The research team created video recordings of simulated pharmacy consultations. Pharmacists and a pharmacy technician were involved, with medical actors playing the part of patients. The simulated consultations focused on long term conditions and acute presentations in a primary care setting, for example medication review in a care home, post-discharge asthma review, type-2-diabetes medication review, urinary tract infection and knee pain. Fifteen recorded simulated consultations were selected for the validation study representing the three different levels of practice in the MR-CAT: Below expectations (n = 5), competent (n = 5) and excellent (n = 5). A further three recordings were created specifically to be used to train participants in how to use the MR-CAT.
Educators involved in training pharmacy professionals to work in advanced practice roles who had also completed prior consultation skills training were invited to participate in the study. These participants (now referred to as ‘raters’) completed training where they were first familiarised with the content of the MR-CAT and had the opportunity to learn how to use the tool.
Following this, raters were asked to independently view and assess the three simulated videoed patient consultations created for the training aspect of the validation work using the MR-CAT before attending a second training session during which raters discussed their rating of each consultation and their rationale for a rating to ensure all raters understood how to use the MR-CAT.
After completing the training, raters independently assessed the 15 pre-recorded simulated videoed consultations using the MR-CAT. Raters were blinded to the levels of practice demonstrated in the video recordings. Key descriptors within each section of the MR-CAT support skill discrimination [see Table 2]. Raters recorded their ratings via an online survey tool using a unique identifier.
Two rounds of data collection were completed. In the first round (January 2020), the raters independently assessed fifteen pre-recorded simulated videoed consultations using the MR-CAT. The second round of data collection (March 2020) was performed to assess the intrarater reliability (test-retest analysis). This involved participants independently re-assessing a sub-sample (n = 6) of the original 15 recordings, approximately eight weeks later. The six recordings consisted of two from each level of practice (2 below expectations, 2 competent and 2 excellent).

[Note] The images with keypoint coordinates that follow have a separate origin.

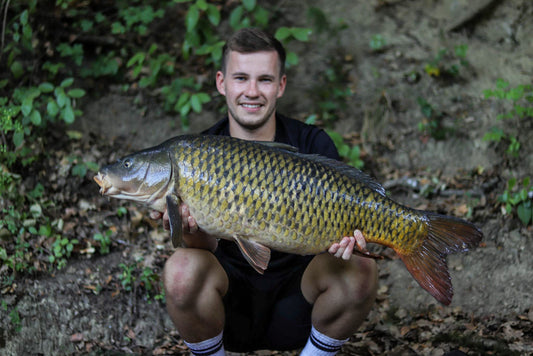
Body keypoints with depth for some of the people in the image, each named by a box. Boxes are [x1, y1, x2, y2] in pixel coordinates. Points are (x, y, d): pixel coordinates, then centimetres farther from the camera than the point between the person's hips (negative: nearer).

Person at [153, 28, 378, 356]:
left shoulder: (313, 144, -5)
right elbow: (208, 248, -15)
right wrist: (191, 228, -39)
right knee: (183, 269, -31)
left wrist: (346, 234, -37)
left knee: (360, 271, -27)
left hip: (295, 300, 1)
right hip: (230, 304, 0)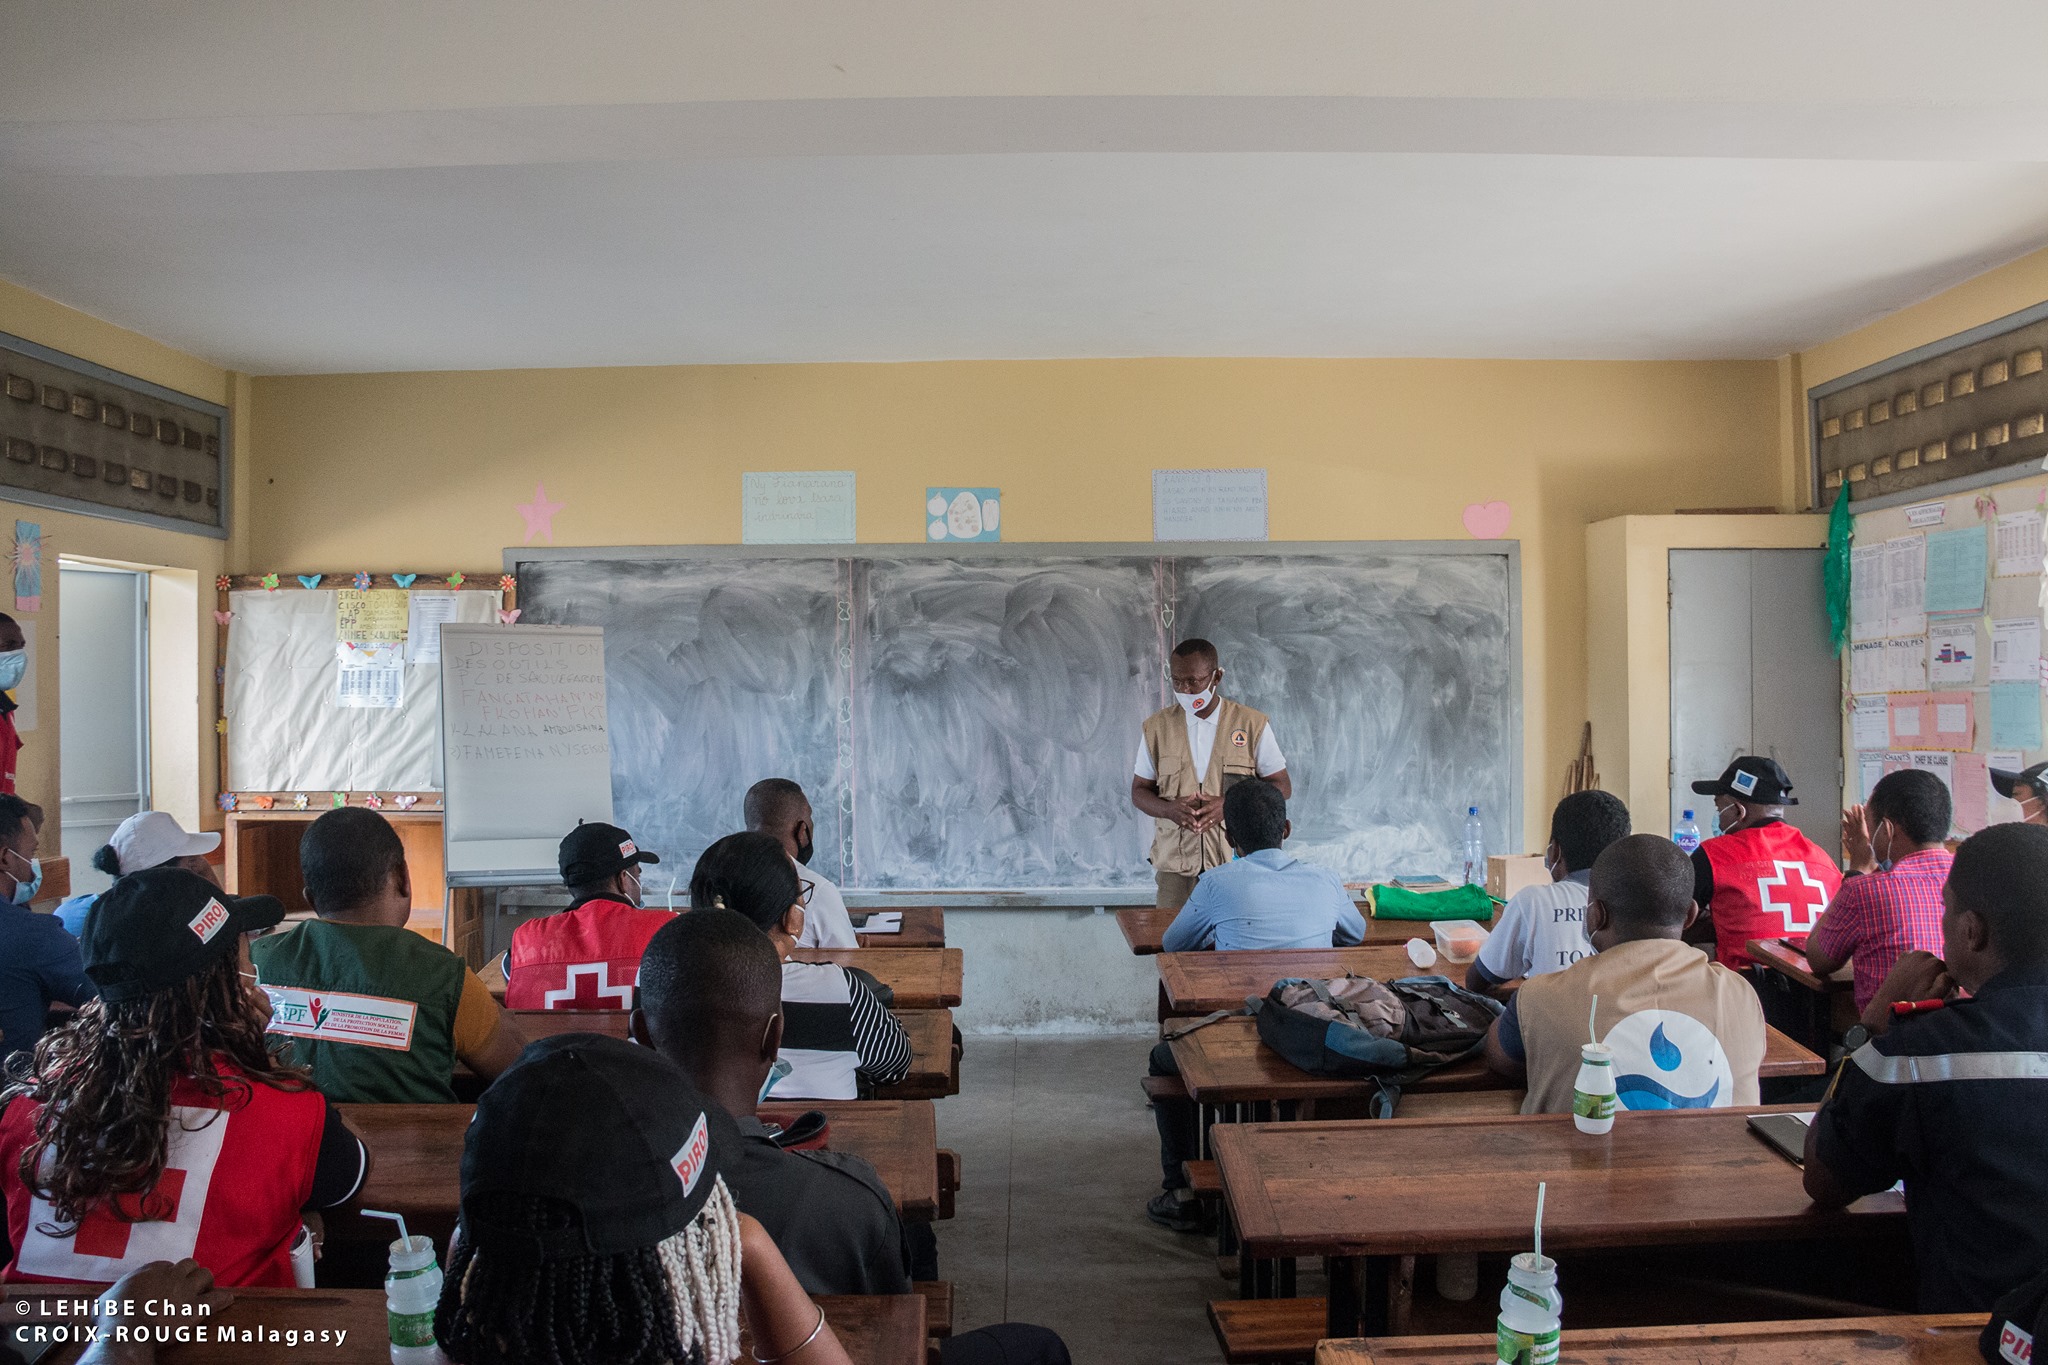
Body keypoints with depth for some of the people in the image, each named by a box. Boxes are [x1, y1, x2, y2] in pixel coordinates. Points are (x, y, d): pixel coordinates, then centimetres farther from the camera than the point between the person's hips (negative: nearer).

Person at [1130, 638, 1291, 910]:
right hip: (1175, 858, 1)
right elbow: (1139, 791, 11)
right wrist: (1170, 809, -11)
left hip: (1236, 857, -1)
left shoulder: (1253, 724, 1)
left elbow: (1282, 787, 4)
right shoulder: (1157, 726, 6)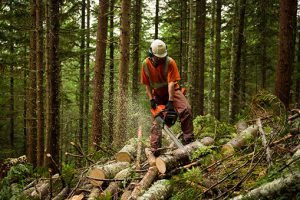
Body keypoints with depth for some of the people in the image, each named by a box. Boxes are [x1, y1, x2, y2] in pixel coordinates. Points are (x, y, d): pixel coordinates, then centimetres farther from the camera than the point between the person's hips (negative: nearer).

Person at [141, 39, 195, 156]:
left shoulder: (170, 62, -22)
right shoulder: (146, 64, -12)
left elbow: (171, 82, -27)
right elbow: (147, 84, -5)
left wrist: (170, 101, -33)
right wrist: (151, 99, -15)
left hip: (172, 91, -2)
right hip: (158, 94, 2)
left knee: (186, 110, -24)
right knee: (156, 121, -4)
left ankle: (188, 140, -20)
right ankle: (155, 149, -5)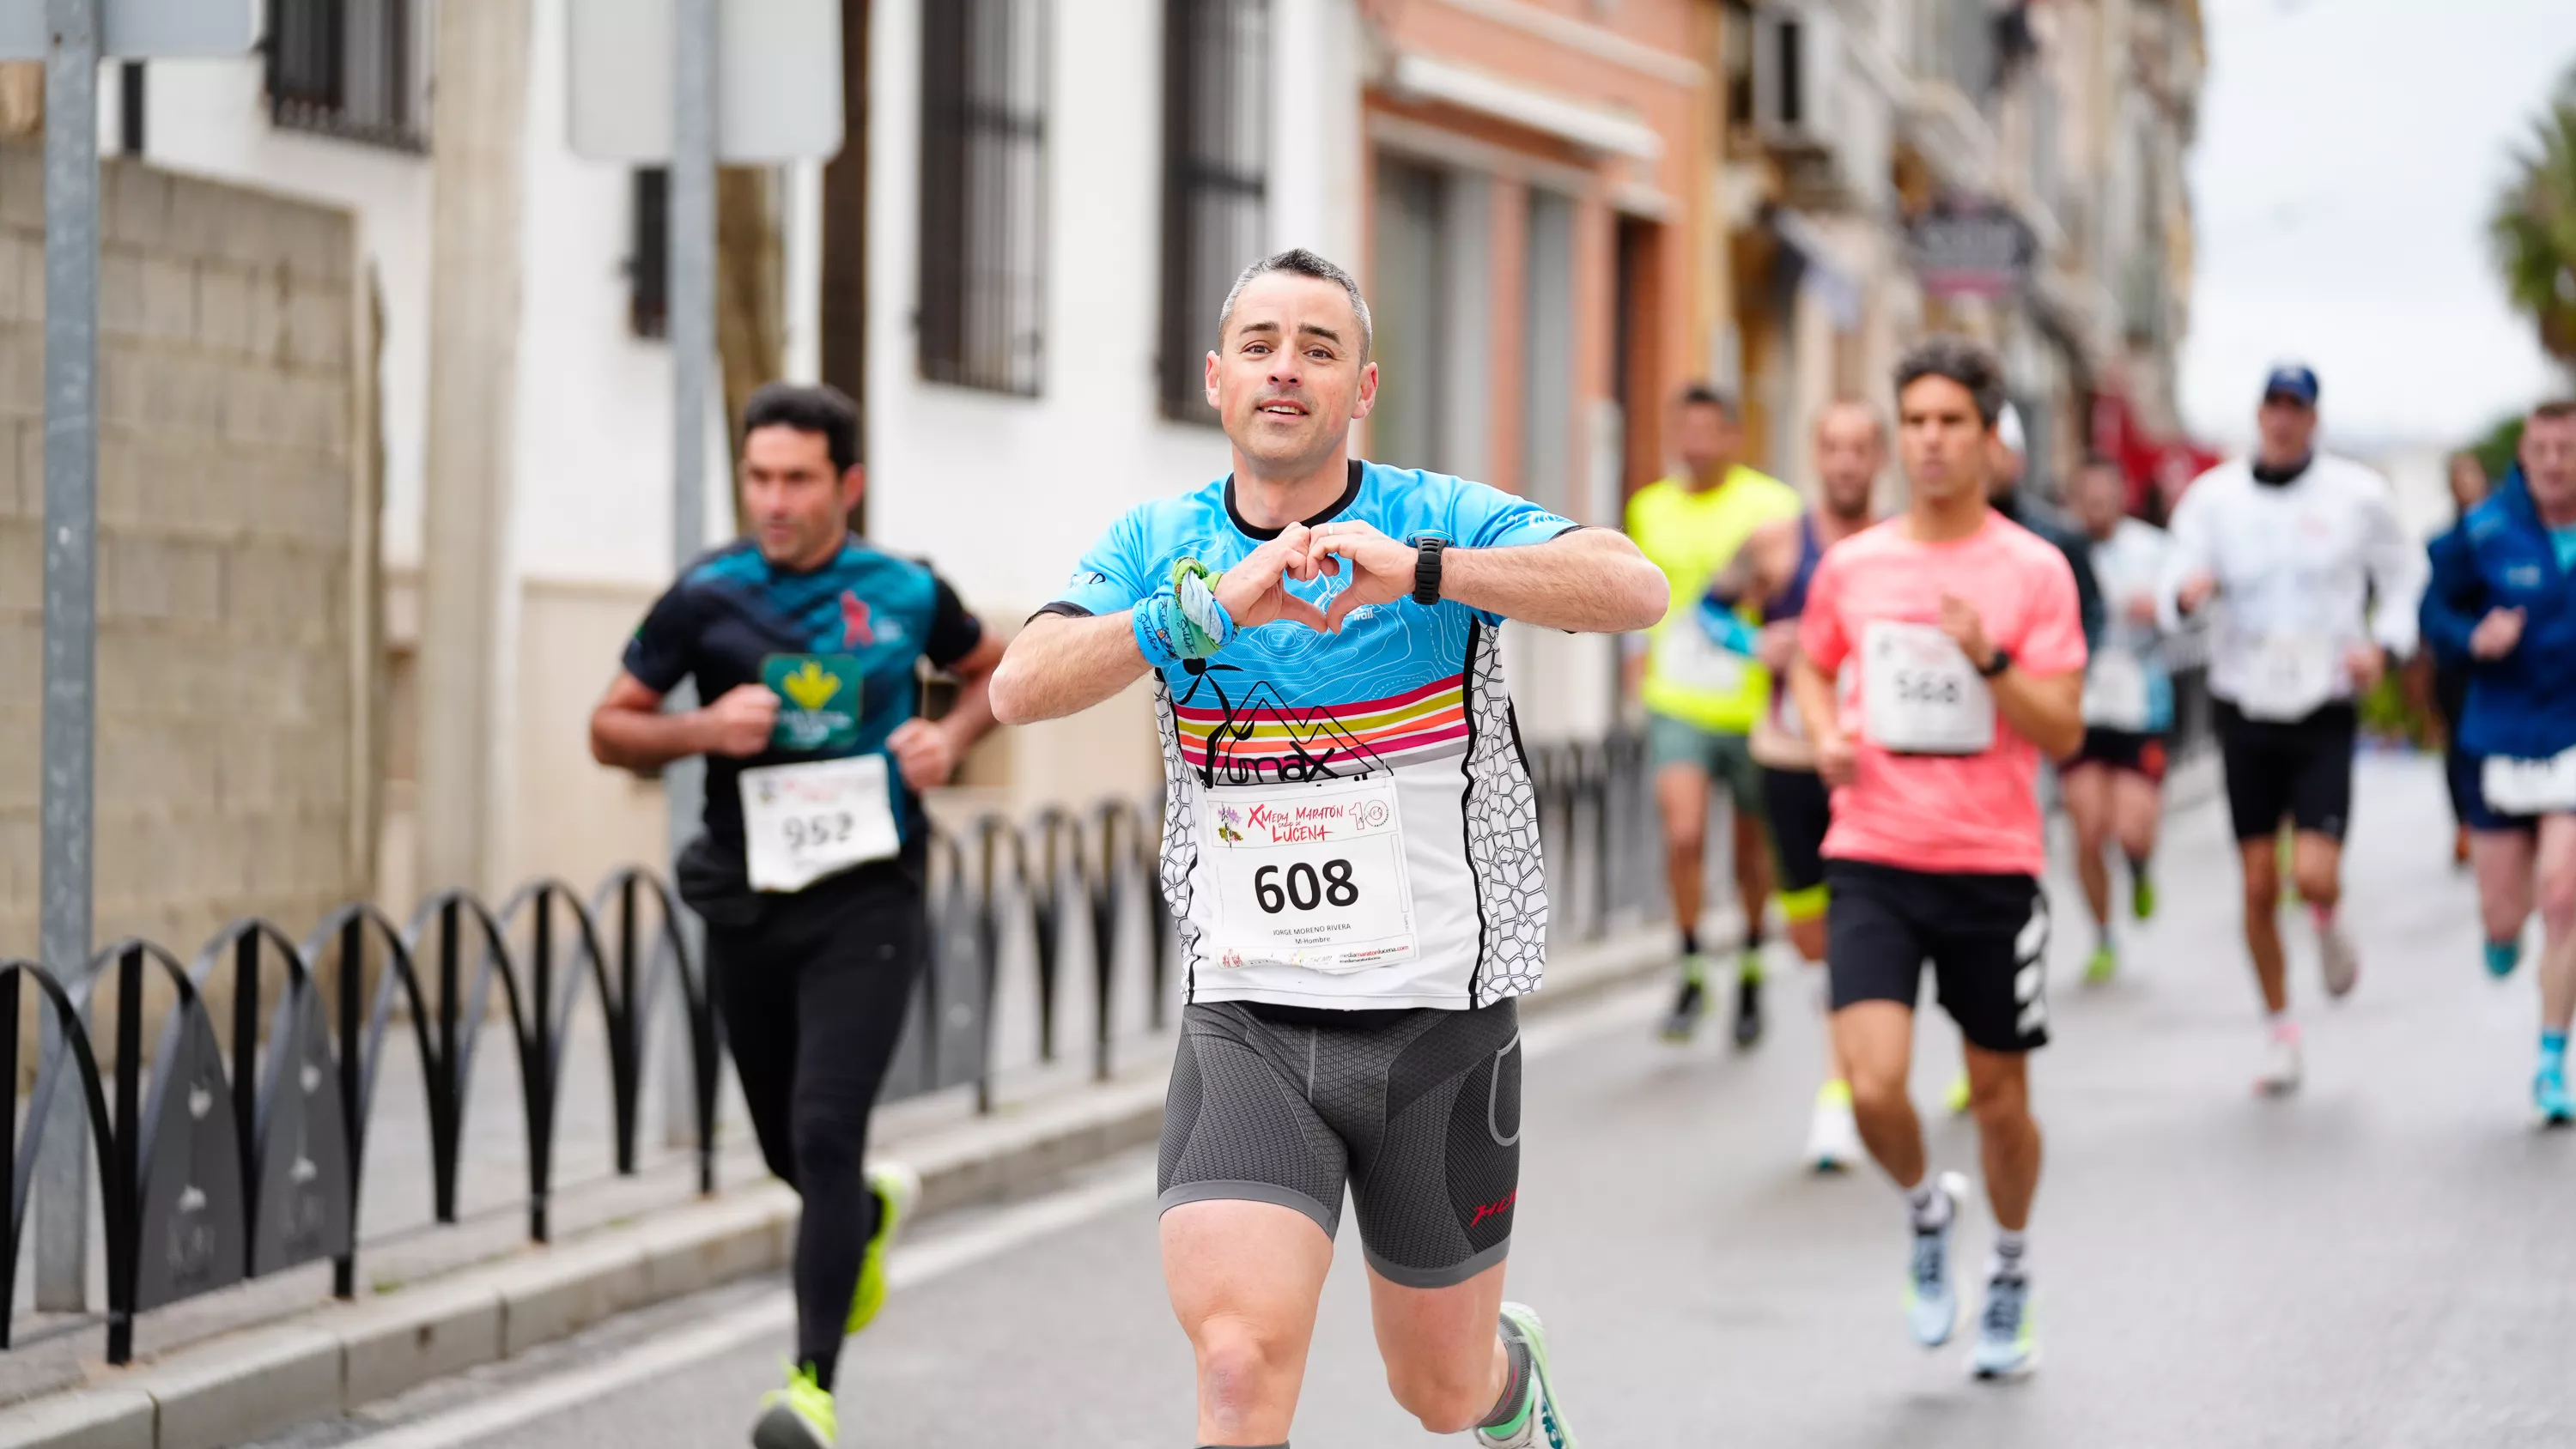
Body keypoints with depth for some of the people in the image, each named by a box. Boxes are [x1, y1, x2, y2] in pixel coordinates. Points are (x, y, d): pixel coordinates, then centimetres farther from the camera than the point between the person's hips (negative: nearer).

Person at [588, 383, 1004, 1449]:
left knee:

At each stage raters submitted section and global ratings to the research team via an online survey tool. Data were downloaded from the survey platform and subsequently analysed using Statistical Package for Social Sciences (SPSS) version 25 database (SPSS Inc., Chicago IL) and STATA for statistics and data management version 14 (StataCorp, College Station, TX). A range of statistical tests were used to test discriminant validity, intrarater and interrater reliability testing, and internal consistency of the MR-CAT. The two-tailed p-value was considered significant at p-value < 0.05.
Initially, the Cronbach’s alpha test for scales was used to evaluate the internal consistency or how closely a set of items in a tool are related as a group. The global rating and each of the section ratings (Likert scale of 3 in ordinal scale) of the MR-CAT were entered into the analysis. To determine internal consistency, a high value of Cronbach’s alpha was taken to indicate a relatively high internal consistency or reliability.
To explore the extent to which the MR-CAT could discriminate between consultations of different quality – that is, between consultations that were below expectations, competent or excellent – a Kruskal–Wallis test, with post-hoc Wilcoxon rank sum analysis, was used. This compared raters’ global ratings of consultations that had a priori been classified as below expectations, competent or excellent using the mean and standard deviation with the rating of the raters for statistical differences between grouped consultation types.
The degree to which raters awarded similar ratings when observing the same consultations was investigated (inter-rater reliability). Each rater’s ratings at the global level and sections of the MR-CAT were ranked across the 15 simulated consultations. Kendall’s coefficient of concordance was calculated to assess the degree of agreement between raters’ ranked ratings at each level of practice.
The extent to which raters produced consistent ratings when applying the MR-CAT to the same simulated consultation at two time points was investigated (intrarater reliability). The test-retest values were produced at Time 1 (original test of tool) and Time 2 at 8 weeks after the original test and compared. Spearman’s correlation coefficients (rho) were calculated for each section of the MR-CAT using rank orders of ordinal data.